Task material:
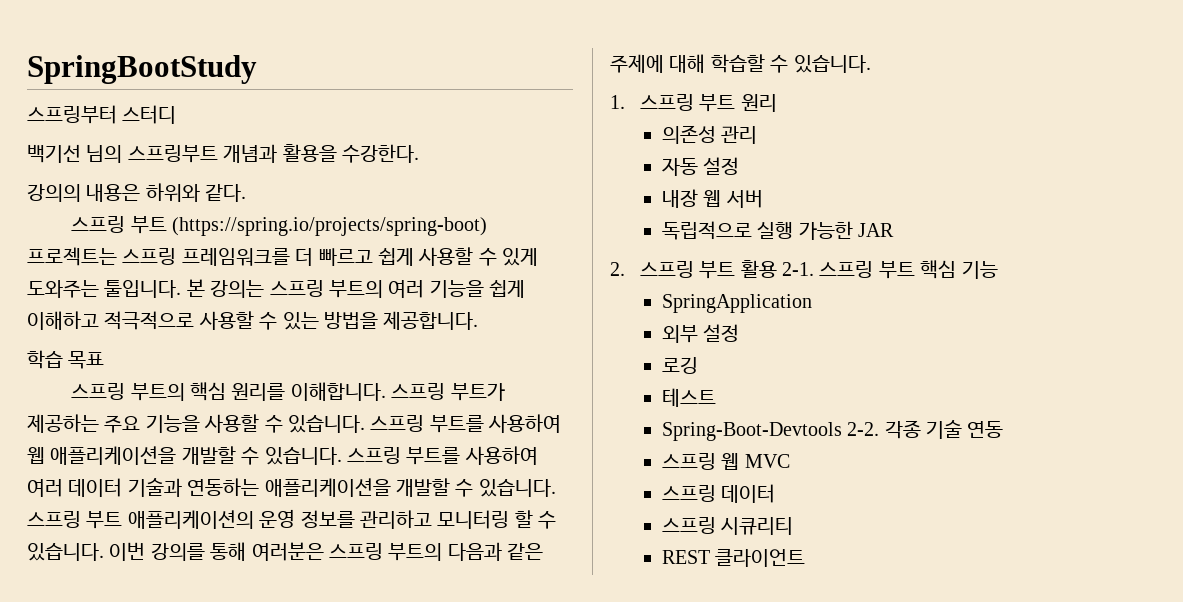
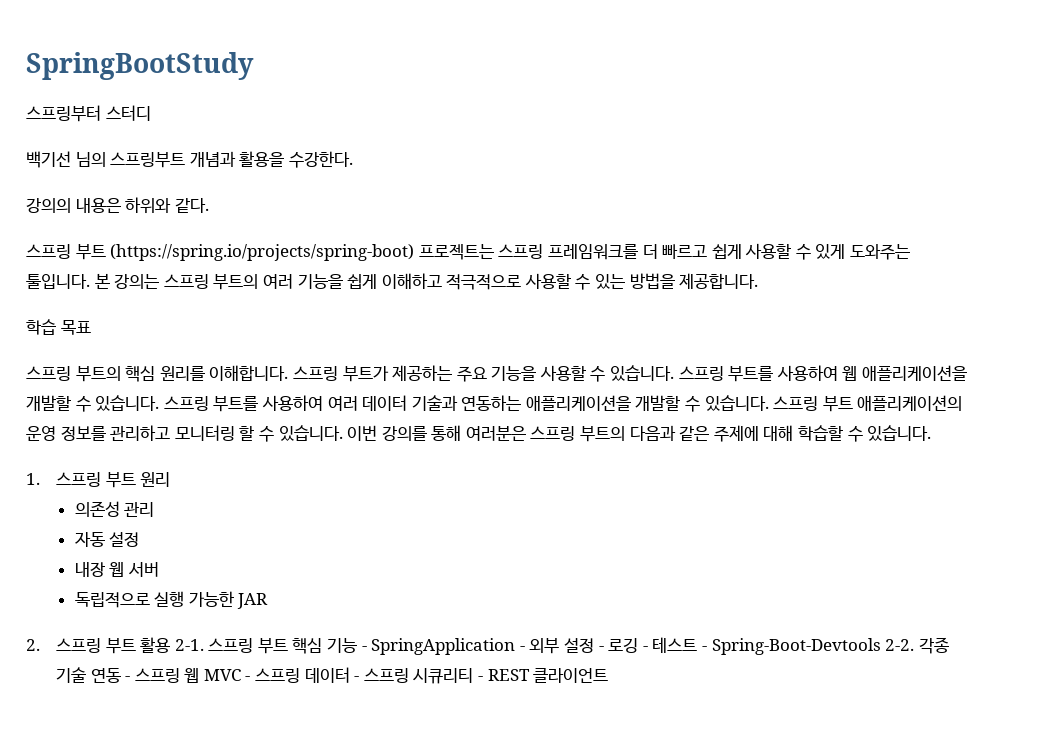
(998, 270) // -> [361,646,367,651] -
(812, 303) // -> [519,646,525,651] -
(740, 333) // -> [598,646,604,651] -
(698, 365) // -> [642,646,648,651] -
(716, 397) // -> [701,646,707,651] -
(1004, 429) // -> [125,676,131,681] -
(790, 461) // -> [245,676,251,681] -
(776, 493) // -> [354,676,360,681] -
(794, 526) // -> [478,676,484,681] -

To-do item: The records above must all be output exactly. Omit the images.

Task solution:
(998, 270) // -> [361,646,367,651] -
(812, 303) // -> [519,646,525,651] -
(740, 333) // -> [598,646,604,651] -
(698, 365) // -> [642,646,648,651] -
(716, 397) // -> [701,646,707,651] -
(1004, 429) // -> [125,676,131,681] -
(790, 461) // -> [245,676,251,681] -
(776, 493) // -> [354,676,360,681] -
(794, 526) // -> [478,676,484,681] -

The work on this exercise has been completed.